- SUPPLIED RECORDS:
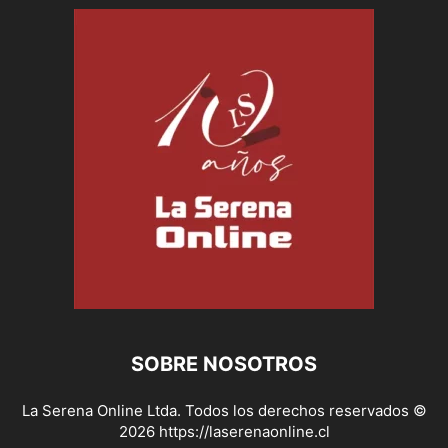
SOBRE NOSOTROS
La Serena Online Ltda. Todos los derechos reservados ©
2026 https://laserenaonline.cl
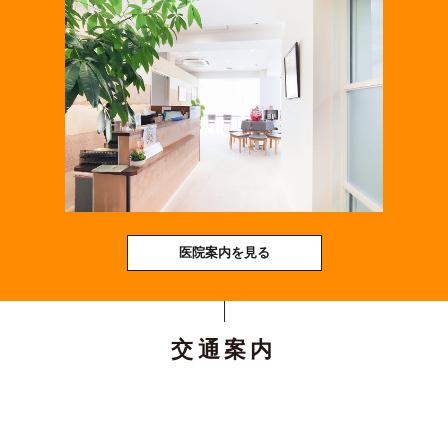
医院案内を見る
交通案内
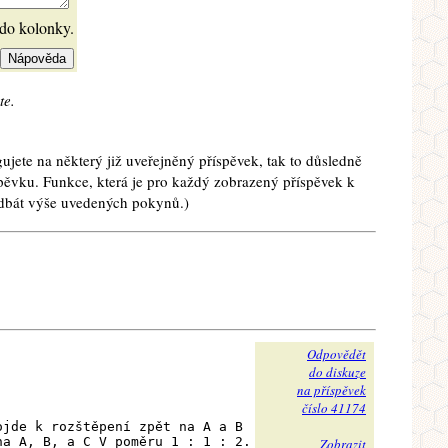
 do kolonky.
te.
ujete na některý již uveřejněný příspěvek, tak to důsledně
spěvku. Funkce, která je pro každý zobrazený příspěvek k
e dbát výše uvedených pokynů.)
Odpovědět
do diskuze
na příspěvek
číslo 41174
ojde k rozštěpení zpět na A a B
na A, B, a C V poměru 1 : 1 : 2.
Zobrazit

- EXERCISE INSTRUCTIONS: Out of the records above, pull each line containing the word "příspěvek".

- TASK RESPONSE:
ujete na některý již uveřejněný příspěvek, tak to důsledně
spěvku. Funkce, která je pro každý zobrazený příspěvek k
na příspěvek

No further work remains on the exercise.